» **Exercise input**:

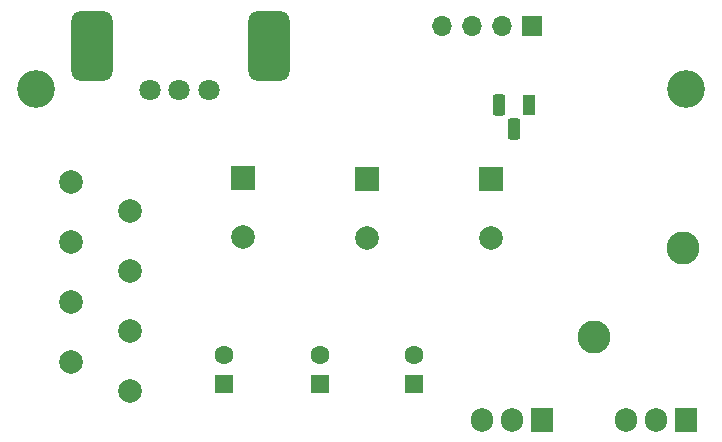
<source format=gbr>
%TF.GenerationSoftware,KiCad,Pcbnew,7.0.1-3b83917a11~172~ubuntu22.10.1*%
%TF.CreationDate,2023-09-25T18:41:39+02:00*%
%TF.ProjectId,led_boost_MIC3230,6c65645f-626f-46f7-9374-5f4d49433332,rev?*%
%TF.SameCoordinates,Original*%
%TF.FileFunction,Soldermask,Top*%
%TF.FilePolarity,Negative*%
%FSLAX46Y46*%
G04 Gerber Fmt 4.6, Leading zero omitted, Abs format (unit mm)*
G04 Created by KiCad (PCBNEW 7.0.1-3b83917a11~172~ubuntu22.10.1) date 2023-09-25 18:41:39*
%MOMM*%
%LPD*%
G01*
G04 APERTURE LIST*
G04 Aperture macros list*
%AMRoundRect*
0 Rectangle with rounded corners*
0 $1 Rounding radius*
0 $2 $3 $4 $5 $6 $7 $8 $9 X,Y pos of 4 corners*
0 Add a 4 corners polygon primitive as box body*
4,1,4,$2,$3,$4,$5,$6,$7,$8,$9,$2,$3,0*
0 Add four circle primitives for the rounded corners*
1,1,$1+$1,$2,$3*
1,1,$1+$1,$4,$5*
1,1,$1+$1,$6,$7*
1,1,$1+$1,$8,$9*
0 Add four rect primitives between the rounded corners*
20,1,$1+$1,$2,$3,$4,$5,0*
20,1,$1+$1,$4,$5,$6,$7,0*
20,1,$1+$1,$6,$7,$8,$9,0*
20,1,$1+$1,$8,$9,$2,$3,0*%
G04 Aperture macros list end*
%ADD10R,1.600000X1.600000*%
%ADD11C,1.600000*%
%ADD12C,2.000000*%
%ADD13C,3.200000*%
%ADD14R,1.905000X2.000000*%
%ADD15O,1.905000X2.000000*%
%ADD16R,2.000000X2.000000*%
%ADD17C,2.800000*%
%ADD18C,1.800000*%
%ADD19RoundRect,0.875000X0.875000X-2.125000X0.875000X2.125000X-0.875000X2.125000X-0.875000X-2.125000X0*%
%ADD20R,1.700000X1.700000*%
%ADD21O,1.700000X1.700000*%
%ADD22R,1.100000X1.800000*%
%ADD23RoundRect,0.275000X0.275000X0.625000X-0.275000X0.625000X-0.275000X-0.625000X0.275000X-0.625000X0*%
G04 APERTURE END LIST*
D10*
%TO.C,C8*%
X74000000Y-85000000D03*
D11*
X74000000Y-82500000D03*
%TD*%
D12*
%TO.C,J1*%
X52973000Y-67840000D03*
X57973000Y-70340000D03*
X52973000Y-72920000D03*
X57973000Y-75420000D03*
X52973000Y-78000000D03*
X57973000Y-80500000D03*
X52973000Y-83080000D03*
X57973000Y-85580000D03*
%TD*%
D13*
%TO.C,H2*%
X105000000Y-60000000D03*
%TD*%
D14*
%TO.C,Q1*%
X105000000Y-88000000D03*
D15*
X102460000Y-88000000D03*
X99920000Y-88000000D03*
%TD*%
D10*
%TO.C,C7*%
X65950000Y-85000000D03*
D11*
X65950000Y-82500000D03*
%TD*%
D16*
%TO.C,C3*%
X78000000Y-67632323D03*
D12*
X78000000Y-72632323D03*
%TD*%
D13*
%TO.C,H1*%
X50000000Y-60000000D03*
%TD*%
D17*
%TO.C,L1*%
X104783021Y-73466979D03*
X97216979Y-81033021D03*
%TD*%
D18*
%TO.C,RV1*%
X64642024Y-60077500D03*
X62142024Y-60077500D03*
X59642024Y-60077500D03*
D19*
X69742024Y-56377500D03*
X54742024Y-56377500D03*
%TD*%
D20*
%TO.C,J2*%
X91945000Y-54637500D03*
D21*
X89405000Y-54637500D03*
X86865000Y-54637500D03*
X84325000Y-54637500D03*
%TD*%
D16*
%TO.C,C4*%
X67500000Y-67500000D03*
D12*
X67500000Y-72500000D03*
%TD*%
D14*
%TO.C,D1*%
X92830000Y-88000000D03*
D15*
X90290000Y-88000000D03*
X87750000Y-88000000D03*
%TD*%
D16*
%TO.C,C1*%
X88500000Y-67632323D03*
D12*
X88500000Y-72632323D03*
%TD*%
D10*
%TO.C,C9*%
X82000000Y-85000000D03*
D11*
X82000000Y-82500000D03*
%TD*%
D22*
%TO.C,Q2*%
X91732500Y-61330000D03*
D23*
X90462500Y-63400000D03*
X89192500Y-61330000D03*
%TD*%
M02*

</source>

» **Your instructions**: This task calls for the records to be copied exactly, without pictures.

» **Exercise output**:
<source format=gbr>
%TF.GenerationSoftware,KiCad,Pcbnew,7.0.1-3b83917a11~172~ubuntu22.10.1*%
%TF.CreationDate,2023-09-25T18:41:39+02:00*%
%TF.ProjectId,led_boost_MIC3230,6c65645f-626f-46f7-9374-5f4d49433332,rev?*%
%TF.SameCoordinates,Original*%
%TF.FileFunction,Soldermask,Top*%
%TF.FilePolarity,Negative*%
%FSLAX46Y46*%
G04 Gerber Fmt 4.6, Leading zero omitted, Abs format (unit mm)*
G04 Created by KiCad (PCBNEW 7.0.1-3b83917a11~172~ubuntu22.10.1) date 2023-09-25 18:41:39*
%MOMM*%
%LPD*%
G01*
G04 APERTURE LIST*
G04 Aperture macros list*
%AMRoundRect*
0 Rectangle with rounded corners*
0 $1 Rounding radius*
0 $2 $3 $4 $5 $6 $7 $8 $9 X,Y pos of 4 corners*
0 Add a 4 corners polygon primitive as box body*
4,1,4,$2,$3,$4,$5,$6,$7,$8,$9,$2,$3,0*
0 Add four circle primitives for the rounded corners*
1,1,$1+$1,$2,$3*
1,1,$1+$1,$4,$5*
1,1,$1+$1,$6,$7*
1,1,$1+$1,$8,$9*
0 Add four rect primitives between the rounded corners*
20,1,$1+$1,$2,$3,$4,$5,0*
20,1,$1+$1,$4,$5,$6,$7,0*
20,1,$1+$1,$6,$7,$8,$9,0*
20,1,$1+$1,$8,$9,$2,$3,0*%
G04 Aperture macros list end*
%ADD10R,1.600000X1.600000*%
%ADD11C,1.600000*%
%ADD12C,2.000000*%
%ADD13C,3.200000*%
%ADD14R,1.905000X2.000000*%
%ADD15O,1.905000X2.000000*%
%ADD16R,2.000000X2.000000*%
%ADD17C,2.800000*%
%ADD18C,1.800000*%
%ADD19RoundRect,0.875000X0.875000X-2.125000X0.875000X2.125000X-0.875000X2.125000X-0.875000X-2.125000X0*%
%ADD20R,1.700000X1.700000*%
%ADD21O,1.700000X1.700000*%
%ADD22R,1.100000X1.800000*%
%ADD23RoundRect,0.275000X0.275000X0.625000X-0.275000X0.625000X-0.275000X-0.625000X0.275000X-0.625000X0*%
G04 APERTURE END LIST*
D10*
%TO.C,C8*%
X74000000Y-85000000D03*
D11*
X74000000Y-82500000D03*
%TD*%
D12*
%TO.C,J1*%
X52973000Y-67840000D03*
X57973000Y-70340000D03*
X52973000Y-72920000D03*
X57973000Y-75420000D03*
X52973000Y-78000000D03*
X57973000Y-80500000D03*
X52973000Y-83080000D03*
X57973000Y-85580000D03*
%TD*%
D13*
%TO.C,H2*%
X105000000Y-60000000D03*
%TD*%
D14*
%TO.C,Q1*%
X105000000Y-88000000D03*
D15*
X102460000Y-88000000D03*
X99920000Y-88000000D03*
%TD*%
D10*
%TO.C,C7*%
X65950000Y-85000000D03*
D11*
X65950000Y-82500000D03*
%TD*%
D16*
%TO.C,C3*%
X78000000Y-67632323D03*
D12*
X78000000Y-72632323D03*
%TD*%
D13*
%TO.C,H1*%
X50000000Y-60000000D03*
%TD*%
D17*
%TO.C,L1*%
X104783021Y-73466979D03*
X97216979Y-81033021D03*
%TD*%
D18*
%TO.C,RV1*%
X64642024Y-60077500D03*
X62142024Y-60077500D03*
X59642024Y-60077500D03*
D19*
X69742024Y-56377500D03*
X54742024Y-56377500D03*
%TD*%
D20*
%TO.C,J2*%
X91945000Y-54637500D03*
D21*
X89405000Y-54637500D03*
X86865000Y-54637500D03*
X84325000Y-54637500D03*
%TD*%
D16*
%TO.C,C4*%
X67500000Y-67500000D03*
D12*
X67500000Y-72500000D03*
%TD*%
D14*
%TO.C,D1*%
X92830000Y-88000000D03*
D15*
X90290000Y-88000000D03*
X87750000Y-88000000D03*
%TD*%
D16*
%TO.C,C1*%
X88500000Y-67632323D03*
D12*
X88500000Y-72632323D03*
%TD*%
D10*
%TO.C,C9*%
X82000000Y-85000000D03*
D11*
X82000000Y-82500000D03*
%TD*%
D22*
%TO.C,Q2*%
X91732500Y-61330000D03*
D23*
X90462500Y-63400000D03*
X89192500Y-61330000D03*
%TD*%
M02*

</source>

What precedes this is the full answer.